[[ Material to process open ]]

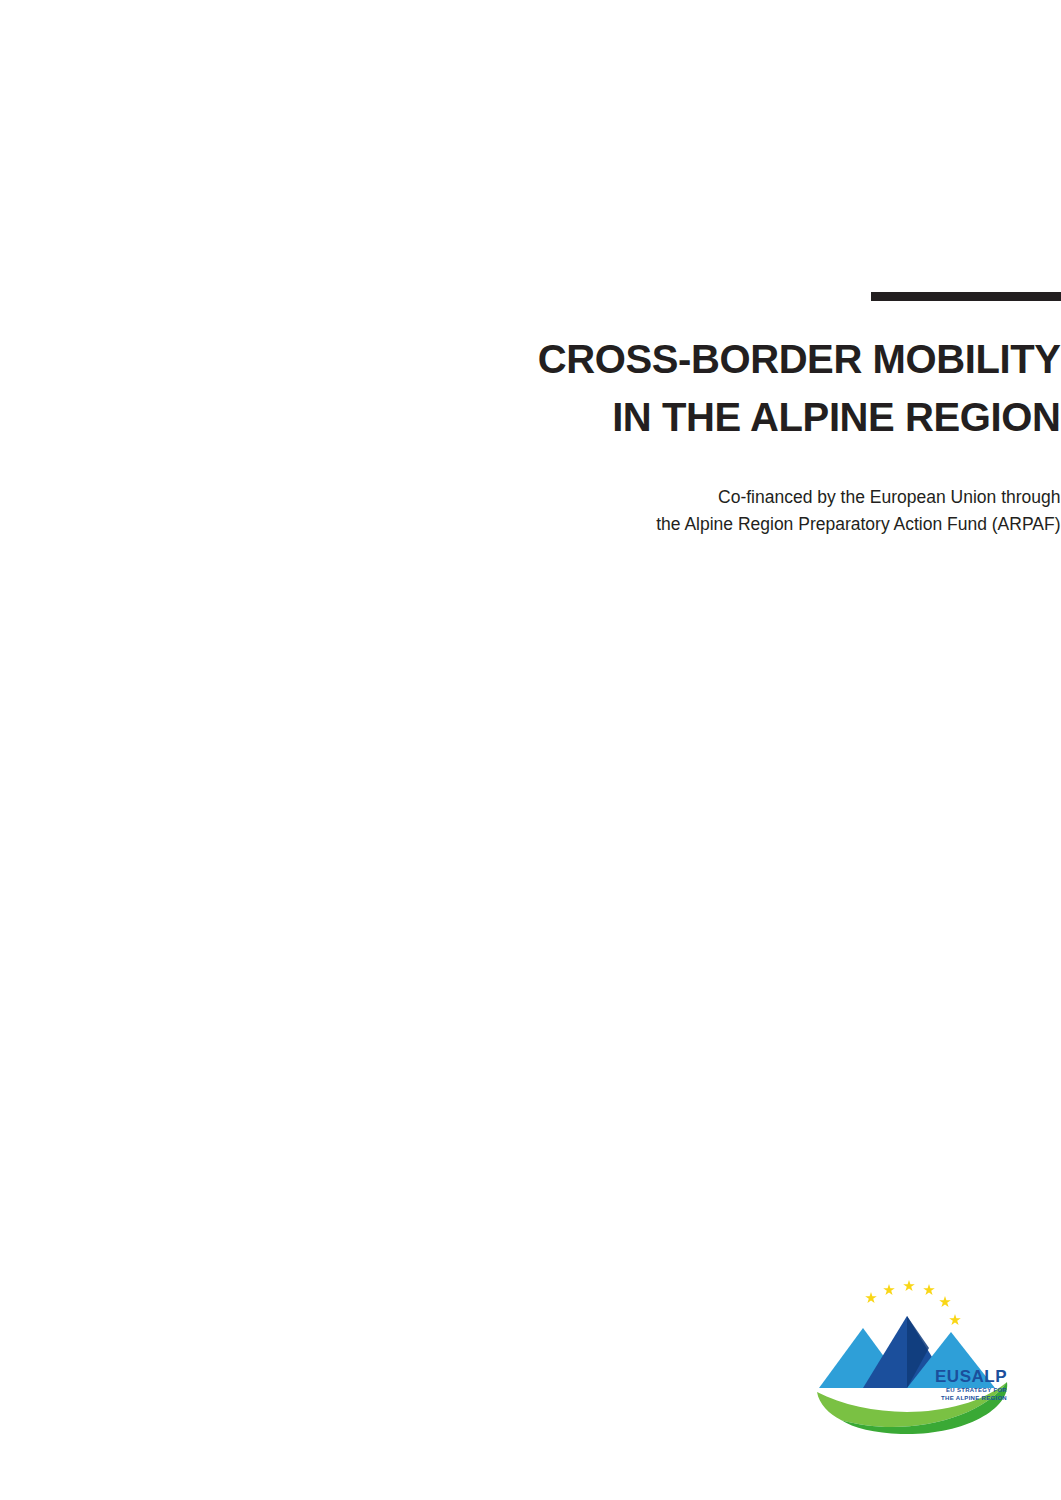Cross-Border Mobility
in the Alpine Region
Co-financed by the European Union through
the Alpine Region Preparatory Action Fund (ARPAF)
EUSALP EU STRATEGY FOR THE ALPINE REGION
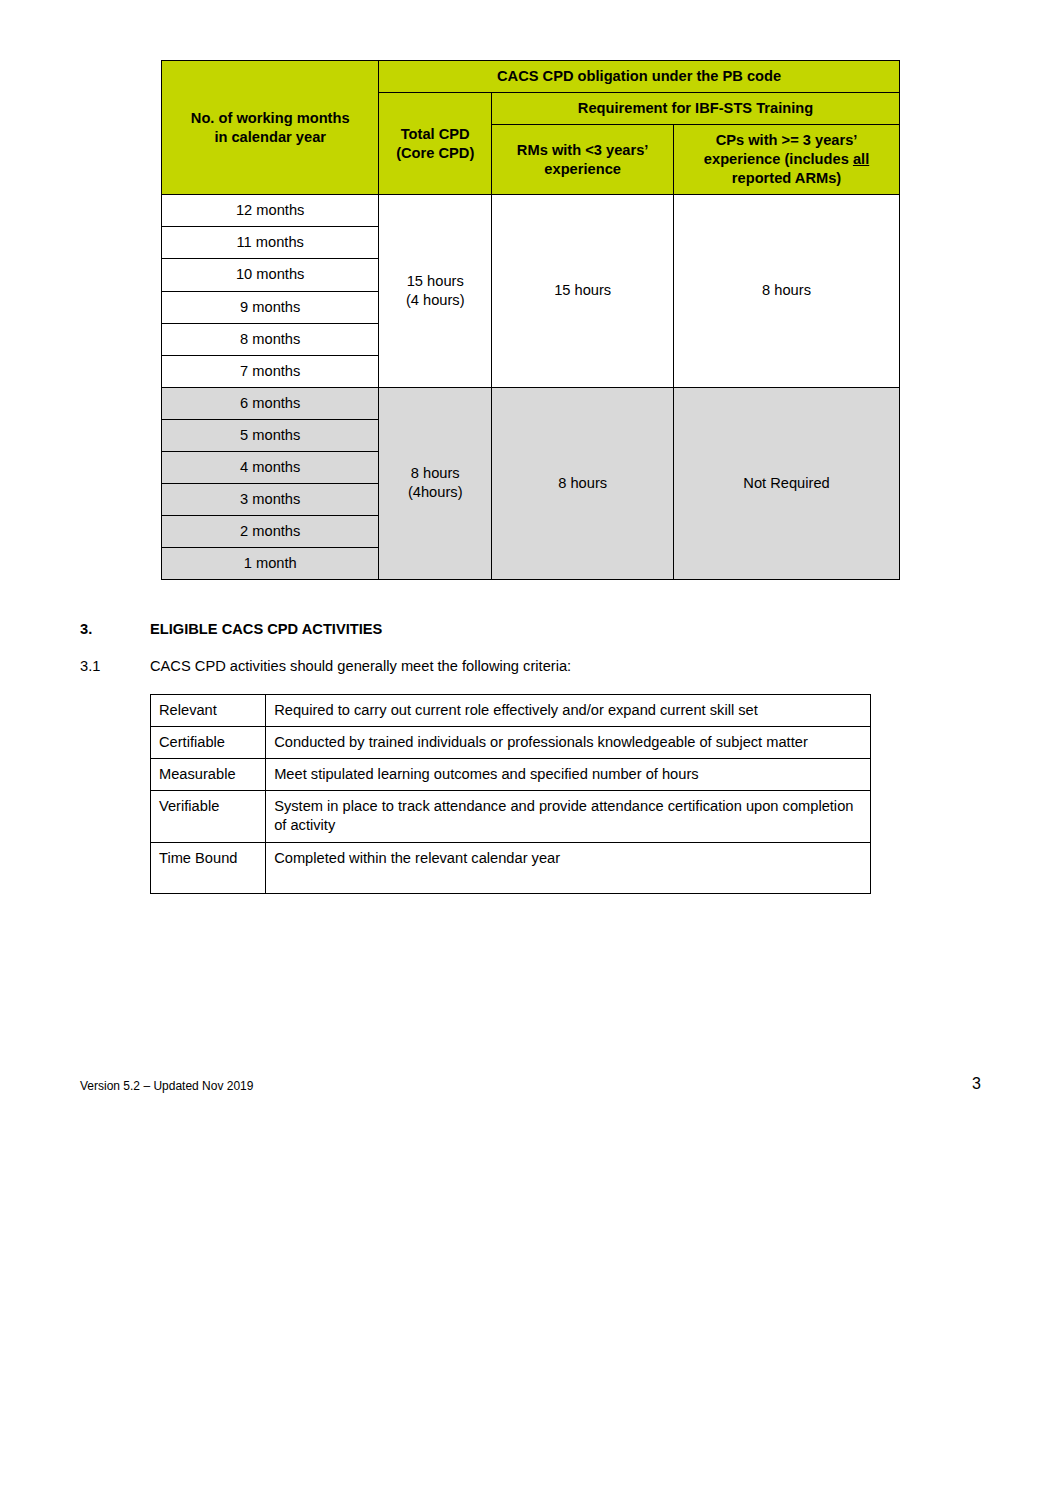| No. of working months in calendar year | CACS CPD obligation under the PB code |
| --- | --- |
| Total CPD (Core CPD) | Requirement for IBF-STS Training |
| RMs with <3 years’ experience | CPs with >= 3 years’ experience (includes all reported ARMs) |
| 12 months | 15 hours (4 hours) | 15 hours | 8 hours |
| 11 months |
| 10 months |
| 9 months |
| 8 months |
| 7 months |
| 6 months | 8 hours (4hours) | 8 hours | Not Required |
| 5 months |
| 4 months |
| 3 months |
| 2 months |
| 1 month |
3. ELIGIBLE CACS CPD ACTIVITIES
3.1 CACS CPD activities should generally meet the following criteria:
| Relevant | Required to carry out current role effectively and/or expand current skill set |
| Certifiable | Conducted by trained individuals or professionals knowledgeable of subject matter |
| Measurable | Meet stipulated learning outcomes and specified number of hours |
| Verifiable | System in place to track attendance and provide attendance certification upon completion of activity |
| Time Bound | Completed within the relevant calendar year |
Version 5.2 – Updated Nov 2019 3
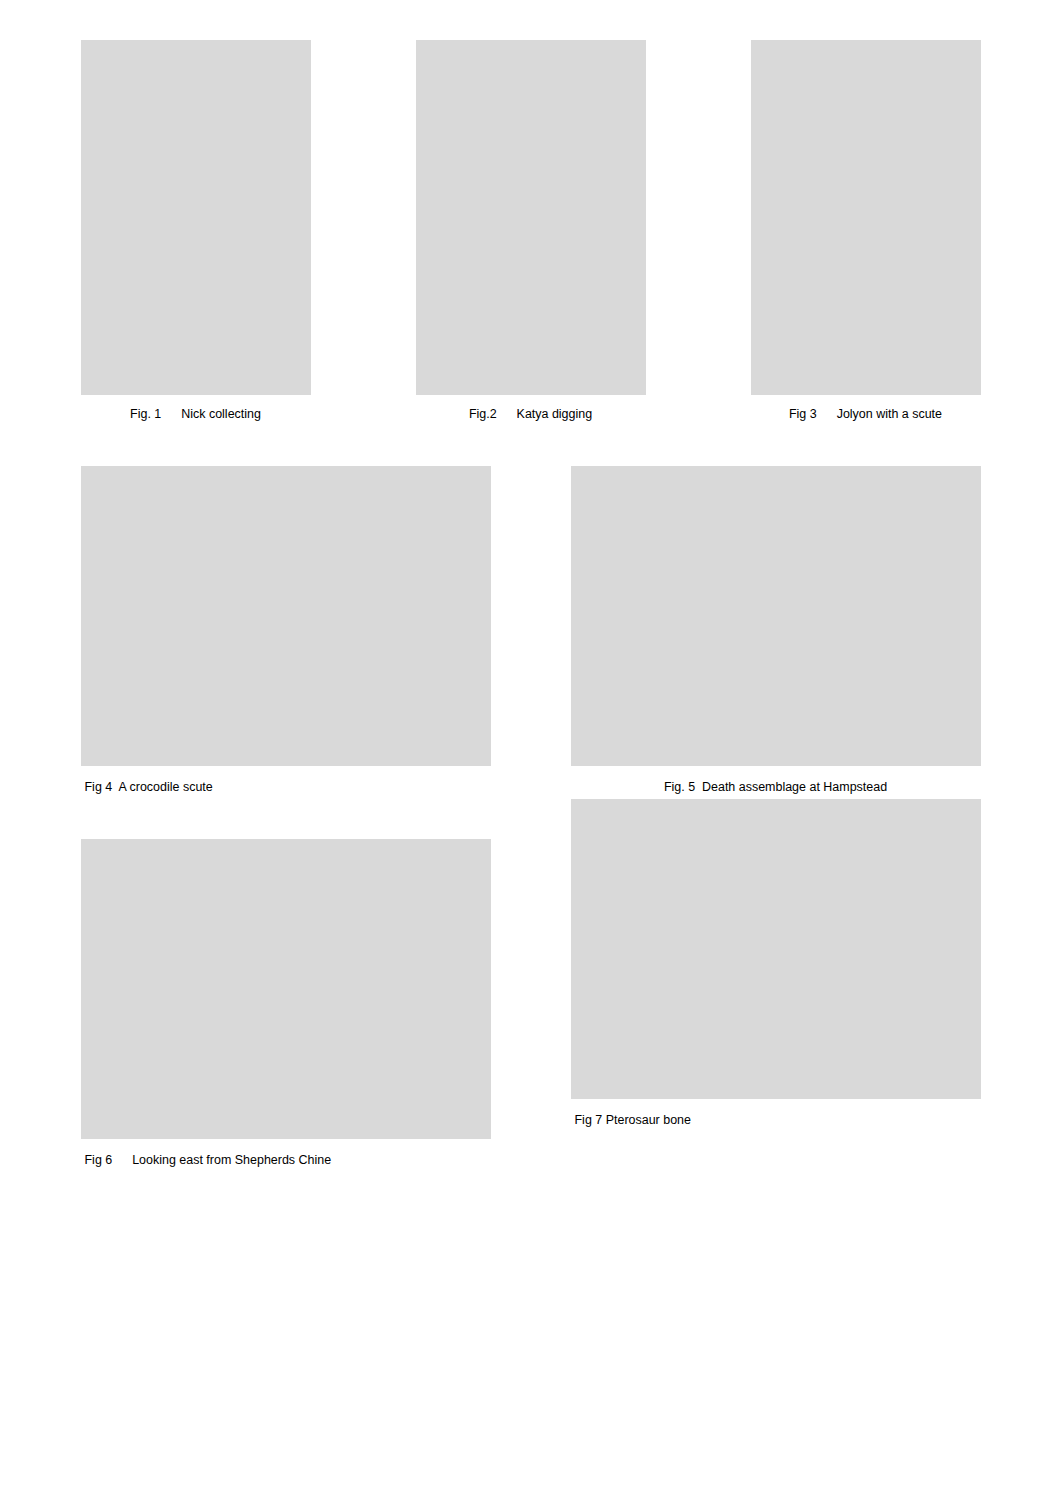Fig. 1 Nick collecting
Fig.2 Katya digging
Fig 3 Jolyon with a scute
Fig 4 A crocodile scute
Fig. 5 Death assemblage at Hampstead
Fig 6 Looking east from Shepherds Chine
Fig 7 Pterosaur bone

[[ Material to process closed ]]

#### The task
Nothing but the lines from the first line of the records above to the line with "3.1 CACS CPD", inclusive, should be transcribed exactly, and the pictures must be left out.

#### Worked solution
Cross-Border Mobility
in the Alpine Region
Co-financed by the European Union through
the Alpine Region Preparatory Action Fund (ARPAF)
EUSALP EU STRATEGY FOR THE ALPINE REGION
| No. of working months in calendar year | CACS CPD obligation under the PB code |
| --- | --- |
| Total CPD (Core CPD) | Requirement for IBF-STS Training |
| RMs with <3 years’ experience | CPs with >= 3 years’ experience (includes all reported ARMs) |
| 12 months | 15 hours (4 hours) | 15 hours | 8 hours |
| 11 months |
| 10 months |
| 9 months |
| 8 months |
| 7 months |
| 6 months | 8 hours (4hours) | 8 hours | Not Required |
| 5 months |
| 4 months |
| 3 months |
| 2 months |
| 1 month |
3. ELIGIBLE CACS CPD ACTIVITIES
3.1 CACS CPD activities should generally meet the following criteria:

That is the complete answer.